▸ **Extract**
------------------------------

Follow-up at 6 months: (A) radiological healing of both bones with restoration of correct anatomic relationship between radius and ulna and adjacent joints; (B) full clinical recovery with complete ROM in pronation-supination of the forearm and flexion-extension of wrist and elbow.

Discussion

Management of forearm nonunions can be extremely challenging, as multiple issues must be considered and comprehensively addressed in order to effectively restore the anatomy of all the structures involved, which is the key for the functional recovery of this unique anatomical segment [2].

In this perspective, various treatment strategies have been proposed, such as bone transport, vascularised fibula flap, structural bone graft and the Masquelet induced membrane technique. The choice of treatment is determined by nonunion etiology, defect size and surgeon expertise [2], [3], [4].

In the case presented, the atrophic nature of the nonunion dictated the need for bone grafting. Thus, according to the large defect size of around six centimetres, a decision was made to perform the Masquelet technique. In literature, it is indeed reported that this technique is successfully applicable in large bone defects with healing rates of 83–100%, with the advantages of having a healing time independent of the defect size and without the need for microsurgical skills [5], [6]. These data are consistent with our case, in which the patient uneventfully progressed to bone healing in six months with a remarkably full functional recovery. Furthermore, in this specific case, the choice of the Masquelet technique allowed us to perform the treatment in stages, addressing each of the issues independently. In fact, during the second surgical step we were able to perform the correction of the radius malunion independently from the definitive treatment of the ulna, but concurrently creating the biological conditions for its subsequent healing with the induced membrane. In addition to this, the presence of the cement spacer gave extra mechanical stability to the construct, which may have aided the healing of the radius in the early post-operative period.

------------------------------

▸ **Explore the material**
1. Answer these questions about the forearm nonunion case report, one line each:
(a) What three factors does the case report say determine the choice of treatment?
(b) About how large was the defect in the case presented?
(c) What healing rates does the literature report for the Masquelet technique in large bone defects?
2. Write the next part of the discussion of the forearm nonunion case, picking up after its last sentence.

[Dataset entries]

------------------------------

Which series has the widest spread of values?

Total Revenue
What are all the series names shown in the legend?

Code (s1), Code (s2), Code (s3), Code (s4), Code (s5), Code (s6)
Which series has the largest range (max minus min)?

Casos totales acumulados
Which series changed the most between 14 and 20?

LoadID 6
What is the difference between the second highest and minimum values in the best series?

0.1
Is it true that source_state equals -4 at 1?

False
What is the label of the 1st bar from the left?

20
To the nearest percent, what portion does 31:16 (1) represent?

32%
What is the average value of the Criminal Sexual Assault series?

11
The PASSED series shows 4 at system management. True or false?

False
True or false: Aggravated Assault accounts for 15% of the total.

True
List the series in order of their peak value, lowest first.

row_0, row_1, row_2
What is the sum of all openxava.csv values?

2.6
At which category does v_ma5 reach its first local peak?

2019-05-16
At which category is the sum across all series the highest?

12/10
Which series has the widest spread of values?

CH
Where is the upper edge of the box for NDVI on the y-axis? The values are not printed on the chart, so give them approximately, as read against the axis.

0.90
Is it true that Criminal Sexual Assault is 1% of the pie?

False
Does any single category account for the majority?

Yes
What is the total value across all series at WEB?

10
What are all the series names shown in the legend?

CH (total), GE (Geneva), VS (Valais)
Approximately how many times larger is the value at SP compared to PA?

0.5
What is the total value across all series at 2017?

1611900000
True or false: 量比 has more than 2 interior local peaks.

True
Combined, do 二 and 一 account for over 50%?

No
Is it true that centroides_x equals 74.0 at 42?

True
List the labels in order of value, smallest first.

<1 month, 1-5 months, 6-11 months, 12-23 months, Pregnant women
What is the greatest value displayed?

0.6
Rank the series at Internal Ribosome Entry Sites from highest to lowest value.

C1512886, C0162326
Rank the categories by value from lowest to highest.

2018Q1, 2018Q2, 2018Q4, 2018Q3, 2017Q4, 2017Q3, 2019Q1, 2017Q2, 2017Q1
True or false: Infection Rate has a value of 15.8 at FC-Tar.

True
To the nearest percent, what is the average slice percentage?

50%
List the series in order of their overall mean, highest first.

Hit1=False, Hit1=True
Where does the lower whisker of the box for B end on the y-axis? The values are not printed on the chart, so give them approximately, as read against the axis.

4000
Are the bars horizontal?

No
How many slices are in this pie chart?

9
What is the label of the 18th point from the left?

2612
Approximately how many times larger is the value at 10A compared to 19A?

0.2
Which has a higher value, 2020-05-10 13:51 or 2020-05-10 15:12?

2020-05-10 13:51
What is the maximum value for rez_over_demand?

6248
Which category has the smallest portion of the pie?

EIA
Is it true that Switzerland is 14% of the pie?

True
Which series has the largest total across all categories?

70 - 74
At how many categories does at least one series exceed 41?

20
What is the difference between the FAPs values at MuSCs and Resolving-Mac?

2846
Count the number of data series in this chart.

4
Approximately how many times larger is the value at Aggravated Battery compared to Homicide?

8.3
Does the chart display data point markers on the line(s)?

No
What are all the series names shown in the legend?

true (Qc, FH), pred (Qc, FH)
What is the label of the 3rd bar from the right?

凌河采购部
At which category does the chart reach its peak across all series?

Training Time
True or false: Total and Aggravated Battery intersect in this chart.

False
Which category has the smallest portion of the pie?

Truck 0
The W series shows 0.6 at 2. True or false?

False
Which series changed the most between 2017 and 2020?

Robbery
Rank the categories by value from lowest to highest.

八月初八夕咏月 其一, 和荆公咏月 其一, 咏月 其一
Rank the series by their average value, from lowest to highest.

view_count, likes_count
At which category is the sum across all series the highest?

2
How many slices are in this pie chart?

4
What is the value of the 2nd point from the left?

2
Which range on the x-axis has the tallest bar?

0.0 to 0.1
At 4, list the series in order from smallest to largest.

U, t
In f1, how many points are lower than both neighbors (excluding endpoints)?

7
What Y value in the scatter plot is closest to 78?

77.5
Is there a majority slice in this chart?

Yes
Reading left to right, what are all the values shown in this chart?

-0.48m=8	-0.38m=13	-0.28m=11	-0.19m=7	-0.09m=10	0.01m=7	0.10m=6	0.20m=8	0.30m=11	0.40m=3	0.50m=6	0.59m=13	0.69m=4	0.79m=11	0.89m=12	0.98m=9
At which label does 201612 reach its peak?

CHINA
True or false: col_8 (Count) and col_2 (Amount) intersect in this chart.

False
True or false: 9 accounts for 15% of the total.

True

------------------------------

▸ **Answer section**
1.
(a) Nonunion etiology, defect size and surgeon expertise.
(b) Around 6 cm.
(c) 83–100%.

2.
The complexity of the case, depicted by the association of the radial multiplanar deformity with the ulnar atrophic nonunion, made surgical planning exceptionally challenging. We decided therefore to avail of 3D printing technology, a powerful tool whose use is being increasingly applied in the deformity correction field with advantages both in the pre-operative and in the intra-operative phases [7]. Indeed, the use of a 3D model allowed us to better understand the deformity and to simulate the radius osteotomy with the aid of a 3D cutting guide in order to determine the precise wedge size. This permitted us to predict how the effects of the osteotomy would reflect on the ulnar bone defect and therefore on forearm functionality. Finally, the 3D cutting guide was used intra-operatively to maximise the precision of the osteotomy (Fig. 4). Unfortunately, in order to be able to apply the 3D technology, it was necessary to remove the implants, which implied the additional first surgical step. Nevertheless, the benefits gained by the use of a 3D model in such a complex deformity greatly outweighed the drawbacks caused by the additional surgical step.

Fig. 4.

Fig. 4

Pre-operative planning and intra-operative use of the 3D printing technology: (A) CT 3D reconstruction and 3D preprint rendering of the forearm deformity; (B) simulation of the osteotomy with the 3D cutting guide on the 3D model and evaluation of its effects; (C) intra-operative utilisation of the 3D cutting guide.

In conclusion, the Masquelet technique represents an effective and reliable method for the treatment of large forearm defects. It could be considered above all in cases such as the one presented here, in which it allows us to comprehensively address multiple issues. In these circumstances, the use of 3D technology can be significantly useful both during the pre-operative and intra-operative phase.

Declaration of competing interest

All authors declare no conflict of interest.

No funding was received for the completion of this project.